*Your instructions*. Put every line from the records below into a numbered list, leaving out any blank lines.

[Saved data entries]
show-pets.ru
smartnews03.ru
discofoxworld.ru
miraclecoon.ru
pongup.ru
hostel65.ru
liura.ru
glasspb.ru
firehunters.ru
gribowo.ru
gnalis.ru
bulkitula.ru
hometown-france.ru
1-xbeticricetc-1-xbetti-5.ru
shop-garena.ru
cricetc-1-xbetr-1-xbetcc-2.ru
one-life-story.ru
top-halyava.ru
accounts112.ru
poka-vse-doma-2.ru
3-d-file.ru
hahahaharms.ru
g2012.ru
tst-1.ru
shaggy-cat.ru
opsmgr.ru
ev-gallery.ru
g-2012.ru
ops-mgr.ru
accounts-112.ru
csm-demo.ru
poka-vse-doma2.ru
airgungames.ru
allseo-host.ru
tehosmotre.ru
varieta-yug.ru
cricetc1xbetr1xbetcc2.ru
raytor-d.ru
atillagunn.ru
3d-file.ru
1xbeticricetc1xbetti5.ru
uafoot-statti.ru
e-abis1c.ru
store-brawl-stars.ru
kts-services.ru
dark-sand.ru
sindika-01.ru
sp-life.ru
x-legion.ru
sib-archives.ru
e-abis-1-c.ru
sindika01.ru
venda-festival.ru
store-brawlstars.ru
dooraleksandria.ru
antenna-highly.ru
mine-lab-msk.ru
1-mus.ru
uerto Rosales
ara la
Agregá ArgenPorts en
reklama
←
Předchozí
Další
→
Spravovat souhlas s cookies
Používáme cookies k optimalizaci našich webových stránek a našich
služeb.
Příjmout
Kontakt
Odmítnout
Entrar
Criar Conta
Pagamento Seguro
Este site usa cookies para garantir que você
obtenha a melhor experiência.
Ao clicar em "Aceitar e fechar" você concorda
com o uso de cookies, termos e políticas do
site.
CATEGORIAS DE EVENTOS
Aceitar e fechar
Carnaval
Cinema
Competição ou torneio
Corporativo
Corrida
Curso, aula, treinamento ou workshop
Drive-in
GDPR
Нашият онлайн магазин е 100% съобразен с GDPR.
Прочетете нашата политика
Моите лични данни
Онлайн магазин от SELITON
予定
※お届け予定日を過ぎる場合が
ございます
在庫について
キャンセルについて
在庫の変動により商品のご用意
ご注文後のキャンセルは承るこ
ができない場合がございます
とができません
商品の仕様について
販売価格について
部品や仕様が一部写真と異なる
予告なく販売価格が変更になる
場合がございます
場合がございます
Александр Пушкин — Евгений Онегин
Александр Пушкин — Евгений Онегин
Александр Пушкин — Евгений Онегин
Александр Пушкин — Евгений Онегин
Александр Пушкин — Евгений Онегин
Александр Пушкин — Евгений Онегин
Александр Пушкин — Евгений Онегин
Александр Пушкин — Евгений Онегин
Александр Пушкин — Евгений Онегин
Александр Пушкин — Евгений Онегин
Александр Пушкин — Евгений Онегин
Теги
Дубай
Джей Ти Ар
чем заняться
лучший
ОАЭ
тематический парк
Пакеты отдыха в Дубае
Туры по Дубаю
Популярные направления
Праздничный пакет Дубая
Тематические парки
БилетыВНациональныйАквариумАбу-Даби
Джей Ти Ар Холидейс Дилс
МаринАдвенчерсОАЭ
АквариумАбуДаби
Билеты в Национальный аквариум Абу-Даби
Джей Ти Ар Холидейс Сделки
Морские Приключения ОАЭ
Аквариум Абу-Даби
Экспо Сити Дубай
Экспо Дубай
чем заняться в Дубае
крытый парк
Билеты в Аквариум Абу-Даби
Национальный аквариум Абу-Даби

*Written response*.
1. show-pets.ru
2. smartnews03.ru
3. discofoxworld.ru
4. miraclecoon.ru
5. pongup.ru
6. hostel65.ru
7. liura.ru
8. glasspb.ru
9. firehunters.ru
10. gribowo.ru
11. gnalis.ru
12. bulkitula.ru
13. hometown-france.ru
14. 1-xbeticricetc-1-xbetti-5.ru
15. shop-garena.ru
16. cricetc-1-xbetr-1-xbetcc-2.ru
17. one-life-story.ru
18. top-halyava.ru
19. accounts112.ru
20. poka-vse-doma-2.ru
21. 3-d-file.ru
22. hahahaharms.ru
23. g2012.ru
24. tst-1.ru
25. shaggy-cat.ru
26. opsmgr.ru
27. ev-gallery.ru
28. g-2012.ru
29. ops-mgr.ru
30. accounts-112.ru
31. csm-demo.ru
32. poka-vse-doma2.ru
33. airgungames.ru
34. allseo-host.ru
35. tehosmotre.ru
36. varieta-yug.ru
37. cricetc1xbetr1xbetcc2.ru
38. raytor-d.ru
39. atillagunn.ru
40. 3d-file.ru
41. 1xbeticricetc1xbetti5.ru
42. uafoot-statti.ru
43. e-abis1c.ru
44. store-brawl-stars.ru
45. kts-services.ru
46. dark-sand.ru
47. sindika-01.ru
48. sp-life.ru
49. x-legion.ru
50. sib-archives.ru
51. e-abis-1-c.ru
52. sindika01.ru
53. venda-festival.ru
54. store-brawlstars.ru
55. dooraleksandria.ru
56. antenna-highly.ru
57. mine-lab-msk.ru
58. 1-mus.ru
59. uerto Rosales
60. ara la
61. Agregá ArgenPorts en
62. reklama
63. ←
64. Předchozí
65. Další
66. →
67. Spravovat souhlas s cookies
68. Používáme cookies k optimalizaci našich webových stránek a našich
69. služeb.
70. Příjmout
71. Kontakt
72. Odmítnout
73. Entrar
74. Criar Conta
75. Pagamento Seguro
76. Este site usa cookies para garantir que você
77. obtenha a melhor experiência.
78. Ao clicar em "Aceitar e fechar" você concorda
79. com o uso de cookies, termos e políticas do
80. site.
81. CATEGORIAS DE EVENTOS
82. Aceitar e fechar
83. Carnaval
84. Cinema
85. Competição ou torneio
86. Corporativo
87. Corrida
88. Curso, aula, treinamento ou workshop
89. Drive-in
90. GDPR
91. Нашият онлайн магазин е 100% съобразен с GDPR.
92. Прочетете нашата политика
93. Моите лични данни
94. Онлайн магазин от SELITON
95. 予定
96. ※お届け予定日を過ぎる場合が
97. ございます
98. 在庫について
99. キャンセルについて
100. 在庫の変動により商品のご用意
101. ご注文後のキャンセルは承るこ
102. ができない場合がございます
103. とができません
104. 商品の仕様について
105. 販売価格について
106. 部品や仕様が一部写真と異なる
107. 予告なく販売価格が変更になる
108. 場合がございます
109. 場合がございます
110. Александр Пушкин — Евгений Онегин
111. Александр Пушкин — Евгений Онегин
112. Александр Пушкин — Евгений Онегин
113. Александр Пушкин — Евгений Онегин
114. Александр Пушкин — Евгений Онегин
115. Александр Пушкин — Евгений Онегин
116. Александр Пушкин — Евгений Онегин
117. Александр Пушкин — Евгений Онегин
118. Александр Пушкин — Евгений Онегин
119. Александр Пушкин — Евгений Онегин
120. Александр Пушкин — Евгений Онегин
121. Теги
122. Дубай
123. Джей Ти Ар
124. чем заняться
125. лучший
126. ОАЭ
127. тематический парк
128. Пакеты отдыха в Дубае
129. Туры по Дубаю
130. Популярные направления
131. Праздничный пакет Дубая
132. Тематические парки
133. БилетыВНациональныйАквариумАбу-Даби
134. Джей Ти Ар Холидейс Дилс
135. МаринАдвенчерсОАЭ
136. АквариумАбуДаби
137. Билеты в Национальный аквариум Абу-Даби
138. Джей Ти Ар Холидейс Сделки
139. Морские Приключения ОАЭ
140. Аквариум Абу-Даби
141. Экспо Сити Дубай
142. Экспо Дубай
143. чем заняться в Дубае
144. крытый парк
145. Билеты в Аквариум Абу-Даби
146. Национальный аквариум Абу-Даби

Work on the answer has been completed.